El coronel era, por cierto, un astronauta experimentado en paseos espaciales; su maciza y entorpecida silueta se movía con la ligereza de una pluma. Patrick fue soltando el umbilical a medida que él se alejaba, tocando apenas las asas para avanzar con rapidez.

—Queda poco —dijo el piloto, observando el trozo restante.

—Bastará con un metro más. Suelta todo lo que tengas. Eso es.

El coronel había sujetado el cordón de seguridad a la última de las asas y se lanzaba hacia fuera. Los umbilicales estaban ya muy tensos y apretados contra el borde de la escotilla. El coronel se alejaba más y más. Al fin tocó la popa de la Prometeo. Más allá estaba el gran bulto oscuro del cuerpo central, aún sujeto a la nave.

—¿Qué ve? —preguntó Patrick.

—Poca cosa. Aquí adentro está muy oscuro. Deja que saque mi linterna.

Cogió la linterna y la enfocó hacia la punta. El círculo de luz se deslizó sobre el extremo del cuerpo central, con el rayo en sí invisible en el vacío; finalmente desapareció.

—¡Ajá!

—¿Qué pasa?

—Aquí está el culpable. Es una de las bielas, que se ha torcido un poco, pero se mantiene. Todos los émbolos de alrededor están listos para separar; el problema consiste en que cuanto más pugnan, más se hunde la biela. Sin embargo, esto no es difícil de solucionar, según creo.

—¿Cómo?

—Unos golpecitos con el soldador de acetileno cortarán esa biela en dos segundos. Entonces el resto del mecanismo podrá funcionar como es debido y desprender este peso. Pero hay un pequeño problema.

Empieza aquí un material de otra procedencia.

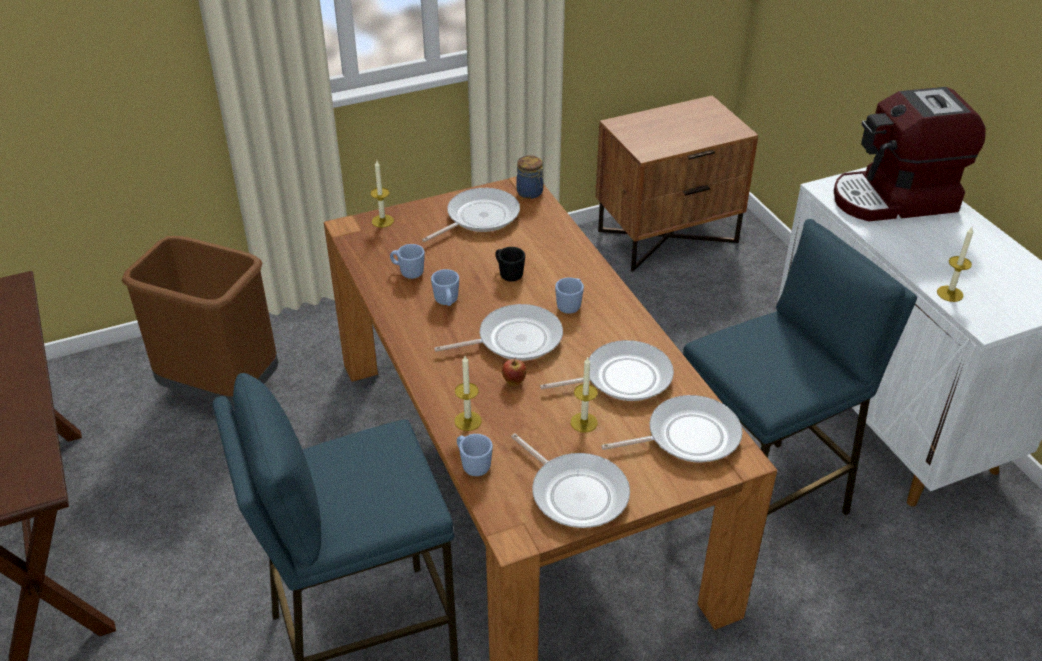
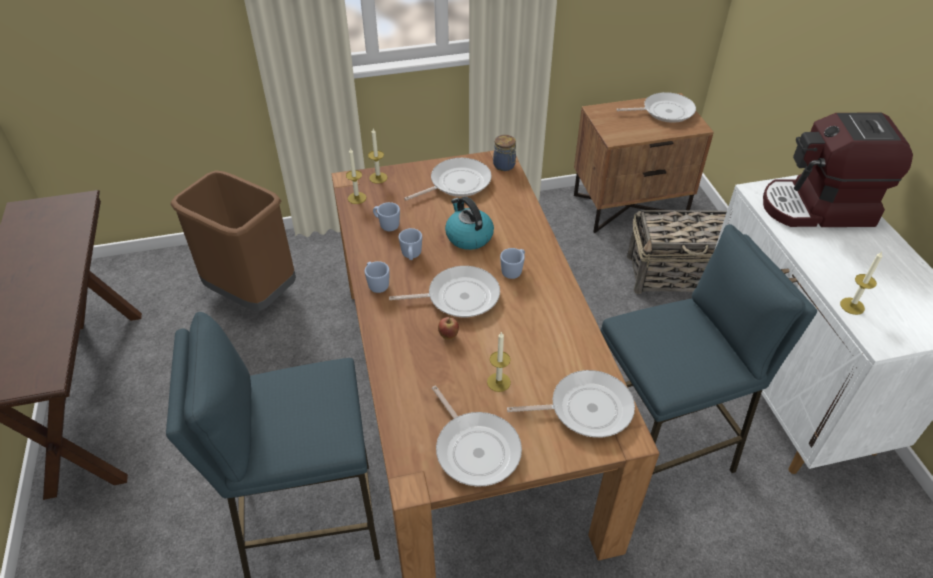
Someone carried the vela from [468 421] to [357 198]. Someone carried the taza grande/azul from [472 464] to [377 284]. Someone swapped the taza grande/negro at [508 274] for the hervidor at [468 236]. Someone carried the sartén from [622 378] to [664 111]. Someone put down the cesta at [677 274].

Todos aguardaban en silencio. Tanto los astronautas como los tres pasajeros encerrados en el compartimiento interior habían oído todo por el intercomunicador; se oía incluso la respiración de los que estaban en los trajes de presión.

—¿Qué problema?

—No sé cómo llegaremos a esa biela. Está al otro lado y los umbilicales no alcanzan hasta allí.